- **Collected data entries**:
--------------------------------

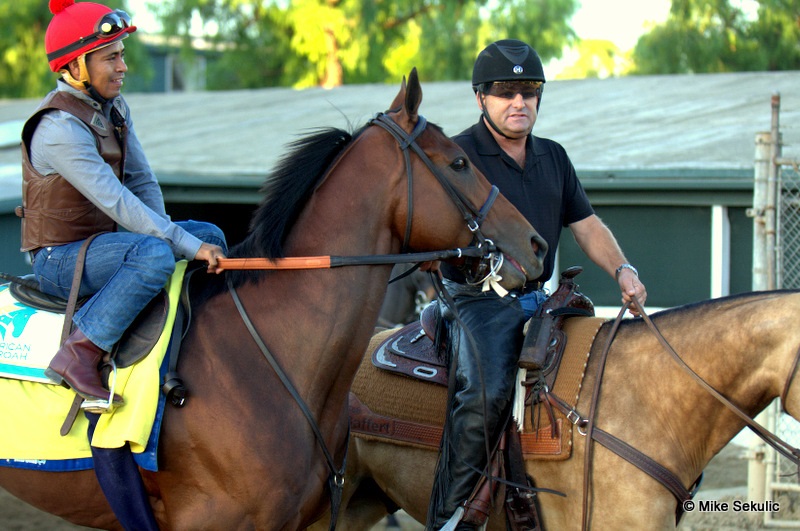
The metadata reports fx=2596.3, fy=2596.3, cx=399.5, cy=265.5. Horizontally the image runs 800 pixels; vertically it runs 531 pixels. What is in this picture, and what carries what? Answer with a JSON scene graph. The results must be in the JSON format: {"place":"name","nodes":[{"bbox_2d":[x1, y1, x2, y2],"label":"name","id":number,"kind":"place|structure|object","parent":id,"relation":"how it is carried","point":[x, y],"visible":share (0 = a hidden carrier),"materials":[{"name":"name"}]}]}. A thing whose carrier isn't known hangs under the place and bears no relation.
{"place":"outdoors","nodes":[
{"label":"outdoors","id":0,"kind":"place"},
{"bbox_2d":[129,34,231,93],"label":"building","id":1,"kind":"structure","parent":0,"point":[160,81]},
{"bbox_2d":[165,53,205,91],"label":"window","id":2,"kind":"structure","parent":1,"relation":"in","point":[177,73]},
{"bbox_2d":[0,440,796,530],"label":"dirt ground","id":3,"kind":"structure","parent":0,"point":[11,497],"materials":[{"name":"grey soil"}]},
{"bbox_2d":[0,69,548,528],"label":"brown horse","id":4,"kind":"object","parent":3,"relation":"on","point":[260,366],"visible":0.86},
{"bbox_2d":[0,265,186,470],"label":"saddle pad","id":5,"kind":"object","parent":4,"relation":"on","point":[149,415],"visible":0.34,"materials":[{"name":"yellow fabric"}]},
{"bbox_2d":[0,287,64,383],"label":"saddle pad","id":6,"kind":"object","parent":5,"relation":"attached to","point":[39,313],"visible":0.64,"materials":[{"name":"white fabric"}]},
{"bbox_2d":[6,276,168,378],"label":"saddle","id":7,"kind":"object","parent":5,"relation":"on","point":[33,302],"visible":0.54,"materials":[{"name":"black leather"}]},
{"bbox_2d":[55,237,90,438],"label":"leather strap","id":8,"kind":"object","parent":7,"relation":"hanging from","point":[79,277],"visible":0.87,"materials":[{"name":"brown leather"}]},
{"bbox_2d":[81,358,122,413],"label":"stirrup","id":9,"kind":"object","parent":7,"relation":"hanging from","point":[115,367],"visible":0.68,"materials":[{"name":"silver metal"}]},
{"bbox_2d":[18,1,228,413],"label":"man","id":10,"kind":"object","parent":7,"relation":"on","point":[96,84],"visible":0.78},
{"bbox_2d":[208,245,496,270],"label":"reins","id":11,"kind":"object","parent":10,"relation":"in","point":[396,260],"visible":0.88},
{"bbox_2d":[89,418,158,530],"label":"girth","id":12,"kind":"object","parent":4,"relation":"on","point":[129,472],"visible":0.7,"materials":[{"name":"blue fabric"}]},
{"bbox_2d":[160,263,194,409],"label":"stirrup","id":13,"kind":"object","parent":4,"relation":"on","point":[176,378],"visible":0.92,"materials":[{"name":"black leather"}]},
{"bbox_2d":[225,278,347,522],"label":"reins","id":14,"kind":"object","parent":4,"relation":"on","point":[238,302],"visible":0.92,"materials":[{"name":"black leather"}]},
{"bbox_2d":[370,113,502,266],"label":"bridle","id":15,"kind":"object","parent":4,"relation":"on","point":[492,189],"visible":0.61,"materials":[{"name":"black leather"}]},
{"bbox_2d":[479,252,507,297],"label":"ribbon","id":16,"kind":"object","parent":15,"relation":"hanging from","point":[500,293],"visible":0.81,"materials":[{"name":"white"}]},
{"bbox_2d":[309,286,799,530],"label":"horse","id":17,"kind":"object","parent":3,"relation":"on","point":[750,304],"visible":0.78},
{"bbox_2d":[346,315,606,462],"label":"saddle pad","id":18,"kind":"object","parent":17,"relation":"on","point":[575,338],"visible":0.45,"materials":[{"name":"brown fabric"}]},
{"bbox_2d":[387,271,593,389],"label":"saddle","id":19,"kind":"object","parent":18,"relation":"on","point":[415,369],"visible":0.55,"materials":[{"name":"leather"}]},
{"bbox_2d":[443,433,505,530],"label":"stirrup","id":20,"kind":"object","parent":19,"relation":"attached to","point":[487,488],"visible":0.74,"materials":[{"name":"leather"}]},
{"bbox_2d":[422,42,645,530],"label":"man","id":21,"kind":"object","parent":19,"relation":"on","point":[506,106],"visible":0.72},
{"bbox_2d":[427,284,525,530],"label":"chaps","id":22,"kind":"object","parent":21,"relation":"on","point":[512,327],"visible":0.73,"materials":[{"name":"black leather"}]},
{"bbox_2d":[628,297,799,465],"label":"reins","id":23,"kind":"object","parent":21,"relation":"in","point":[644,313],"visible":0.96,"materials":[{"name":"brown leather"}]},
{"bbox_2d":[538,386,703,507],"label":"leather strap","id":24,"kind":"object","parent":17,"relation":"on","point":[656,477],"visible":0.93,"materials":[{"name":"leather"}]},
{"bbox_2d":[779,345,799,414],"label":"bridle","id":25,"kind":"object","parent":17,"relation":"attached to","point":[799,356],"visible":0.72,"materials":[{"name":"leather"}]},
{"bbox_2d":[749,91,799,522],"label":"metal gate","id":26,"kind":"structure","parent":3,"relation":"on","point":[758,154],"materials":[{"name":"grey metal"}]},
{"bbox_2d":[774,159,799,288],"label":"chain-link fence","id":27,"kind":"object","parent":26,"relation":"attached to","point":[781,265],"visible":0.72,"materials":[{"name":"grey metal"}]},
{"bbox_2d":[1,71,799,306],"label":"building","id":28,"kind":"structure","parent":0,"point":[611,208],"materials":[{"name":"grey"}]},
{"bbox_2d":[710,204,730,299],"label":"white post","id":29,"kind":"object","parent":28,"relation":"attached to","point":[716,271],"visible":0.5,"materials":[{"name":"white"}]},
{"bbox_2d":[126,0,683,74],"label":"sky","id":30,"kind":"structure","parent":0,"point":[637,2],"materials":[{"name":"white"}]},
{"label":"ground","id":31,"kind":"structure","parent":0},
{"bbox_2d":[0,0,147,97],"label":"tree","id":32,"kind":"object","parent":31,"relation":"on","point":[25,19],"visible":0.35,"materials":[{"name":"green plant"}]},
{"bbox_2d":[139,0,574,87],"label":"tree","id":33,"kind":"object","parent":31,"relation":"on","point":[348,67],"visible":0.6,"materials":[{"name":"green plant"}]},
{"bbox_2d":[377,267,438,328],"label":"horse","id":34,"kind":"object","parent":31,"relation":"on","point":[401,291],"visible":0.16},
{"bbox_2d":[553,38,632,78],"label":"tree","id":35,"kind":"object","parent":31,"relation":"on","point":[587,61],"visible":0.31,"materials":[{"name":"plant"}]},
{"bbox_2d":[627,0,799,74],"label":"tree","id":36,"kind":"object","parent":31,"relation":"on","point":[706,51],"visible":0.57,"materials":[{"name":"green plant"}]},
{"bbox_2d":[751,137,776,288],"label":"fence post","id":37,"kind":"object","parent":31,"relation":"on","point":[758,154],"visible":0.55,"materials":[{"name":"grey metal"}]}
]}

--------------------------------

- **ASSIGNED TASK**: Although the records contain pictures, your copy should hold only the text, reproduced exactly.

- **RESPONSE**:
The metadata reports fx=2596.3, fy=2596.3, cx=399.5, cy=265.5. Horizontally the image runs 800 pixels; vertically it runs 531 pixels. What is in this picture, and what carries what? Answer with a JSON scene graph. The results must be in the JSON format: {"place":"name","nodes":[{"bbox_2d":[x1, y1, x2, y2],"label":"name","id":number,"kind":"place|structure|object","parent":id,"relation":"how it is carried","point":[x, y],"visible":share (0 = a hidden carrier),"materials":[{"name":"name"}]}]}. A thing whose carrier isn't known hangs under the place and bears no relation.
{"place":"outdoors","nodes":[
{"label":"outdoors","id":0,"kind":"place"},
{"bbox_2d":[129,34,231,93],"label":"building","id":1,"kind":"structure","parent":0,"point":[160,81]},
{"bbox_2d":[165,53,205,91],"label":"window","id":2,"kind":"structure","parent":1,"relation":"in","point":[177,73]},
{"bbox_2d":[0,440,796,530],"label":"dirt ground","id":3,"kind":"structure","parent":0,"point":[11,497],"materials":[{"name":"grey soil"}]},
{"bbox_2d":[0,69,548,528],"label":"brown horse","id":4,"kind":"object","parent":3,"relation":"on","point":[260,366],"visible":0.86},
{"bbox_2d":[0,265,186,470],"label":"saddle pad","id":5,"kind":"object","parent":4,"relation":"on","point":[149,415],"visible":0.34,"materials":[{"name":"yellow fabric"}]},
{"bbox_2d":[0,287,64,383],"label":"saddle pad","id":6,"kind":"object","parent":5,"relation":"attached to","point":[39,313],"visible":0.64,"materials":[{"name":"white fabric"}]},
{"bbox_2d":[6,276,168,378],"label":"saddle","id":7,"kind":"object","parent":5,"relation":"on","point":[33,302],"visible":0.54,"materials":[{"name":"black leather"}]},
{"bbox_2d":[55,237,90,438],"label":"leather strap","id":8,"kind":"object","parent":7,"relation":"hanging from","point":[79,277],"visible":0.87,"materials":[{"name":"brown leather"}]},
{"bbox_2d":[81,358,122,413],"label":"stirrup","id":9,"kind":"object","parent":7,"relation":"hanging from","point":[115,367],"visible":0.68,"materials":[{"name":"silver metal"}]},
{"bbox_2d":[18,1,228,413],"label":"man","id":10,"kind":"object","parent":7,"relation":"on","point":[96,84],"visible":0.78},
{"bbox_2d":[208,245,496,270],"label":"reins","id":11,"kind":"object","parent":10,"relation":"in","point":[396,260],"visible":0.88},
{"bbox_2d":[89,418,158,530],"label":"girth","id":12,"kind":"object","parent":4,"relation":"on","point":[129,472],"visible":0.7,"materials":[{"name":"blue fabric"}]},
{"bbox_2d":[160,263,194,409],"label":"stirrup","id":13,"kind":"object","parent":4,"relation":"on","point":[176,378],"visible":0.92,"materials":[{"name":"black leather"}]},
{"bbox_2d":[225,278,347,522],"label":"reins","id":14,"kind":"object","parent":4,"relation":"on","point":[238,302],"visible":0.92,"materials":[{"name":"black leather"}]},
{"bbox_2d":[370,113,502,266],"label":"bridle","id":15,"kind":"object","parent":4,"relation":"on","point":[492,189],"visible":0.61,"materials":[{"name":"black leather"}]},
{"bbox_2d":[479,252,507,297],"label":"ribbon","id":16,"kind":"object","parent":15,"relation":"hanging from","point":[500,293],"visible":0.81,"materials":[{"name":"white"}]},
{"bbox_2d":[309,286,799,530],"label":"horse","id":17,"kind":"object","parent":3,"relation":"on","point":[750,304],"visible":0.78},
{"bbox_2d":[346,315,606,462],"label":"saddle pad","id":18,"kind":"object","parent":17,"relation":"on","point":[575,338],"visible":0.45,"materials":[{"name":"brown fabric"}]},
{"bbox_2d":[387,271,593,389],"label":"saddle","id":19,"kind":"object","parent":18,"relation":"on","point":[415,369],"visible":0.55,"materials":[{"name":"leather"}]},
{"bbox_2d":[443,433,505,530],"label":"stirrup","id":20,"kind":"object","parent":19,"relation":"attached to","point":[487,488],"visible":0.74,"materials":[{"name":"leather"}]},
{"bbox_2d":[422,42,645,530],"label":"man","id":21,"kind":"object","parent":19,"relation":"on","point":[506,106],"visible":0.72},
{"bbox_2d":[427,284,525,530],"label":"chaps","id":22,"kind":"object","parent":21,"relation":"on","point":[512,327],"visible":0.73,"materials":[{"name":"black leather"}]},
{"bbox_2d":[628,297,799,465],"label":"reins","id":23,"kind":"object","parent":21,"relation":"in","point":[644,313],"visible":0.96,"materials":[{"name":"brown leather"}]},
{"bbox_2d":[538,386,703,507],"label":"leather strap","id":24,"kind":"object","parent":17,"relation":"on","point":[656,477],"visible":0.93,"materials":[{"name":"leather"}]},
{"bbox_2d":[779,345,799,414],"label":"bridle","id":25,"kind":"object","parent":17,"relation":"attached to","point":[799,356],"visible":0.72,"materials":[{"name":"leather"}]},
{"bbox_2d":[749,91,799,522],"label":"metal gate","id":26,"kind":"structure","parent":3,"relation":"on","point":[758,154],"materials":[{"name":"grey metal"}]},
{"bbox_2d":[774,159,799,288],"label":"chain-link fence","id":27,"kind":"object","parent":26,"relation":"attached to","point":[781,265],"visible":0.72,"materials":[{"name":"grey metal"}]},
{"bbox_2d":[1,71,799,306],"label":"building","id":28,"kind":"structure","parent":0,"point":[611,208],"materials":[{"name":"grey"}]},
{"bbox_2d":[710,204,730,299],"label":"white post","id":29,"kind":"object","parent":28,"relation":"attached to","point":[716,271],"visible":0.5,"materials":[{"name":"white"}]},
{"bbox_2d":[126,0,683,74],"label":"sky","id":30,"kind":"structure","parent":0,"point":[637,2],"materials":[{"name":"white"}]},
{"label":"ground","id":31,"kind":"structure","parent":0},
{"bbox_2d":[0,0,147,97],"label":"tree","id":32,"kind":"object","parent":31,"relation":"on","point":[25,19],"visible":0.35,"materials":[{"name":"green plant"}]},
{"bbox_2d":[139,0,574,87],"label":"tree","id":33,"kind":"object","parent":31,"relation":"on","point":[348,67],"visible":0.6,"materials":[{"name":"green plant"}]},
{"bbox_2d":[377,267,438,328],"label":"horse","id":34,"kind":"object","parent":31,"relation":"on","point":[401,291],"visible":0.16},
{"bbox_2d":[553,38,632,78],"label":"tree","id":35,"kind":"object","parent":31,"relation":"on","point":[587,61],"visible":0.31,"materials":[{"name":"plant"}]},
{"bbox_2d":[627,0,799,74],"label":"tree","id":36,"kind":"object","parent":31,"relation":"on","point":[706,51],"visible":0.57,"materials":[{"name":"green plant"}]},
{"bbox_2d":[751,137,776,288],"label":"fence post","id":37,"kind":"object","parent":31,"relation":"on","point":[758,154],"visible":0.55,"materials":[{"name":"grey metal"}]}
]}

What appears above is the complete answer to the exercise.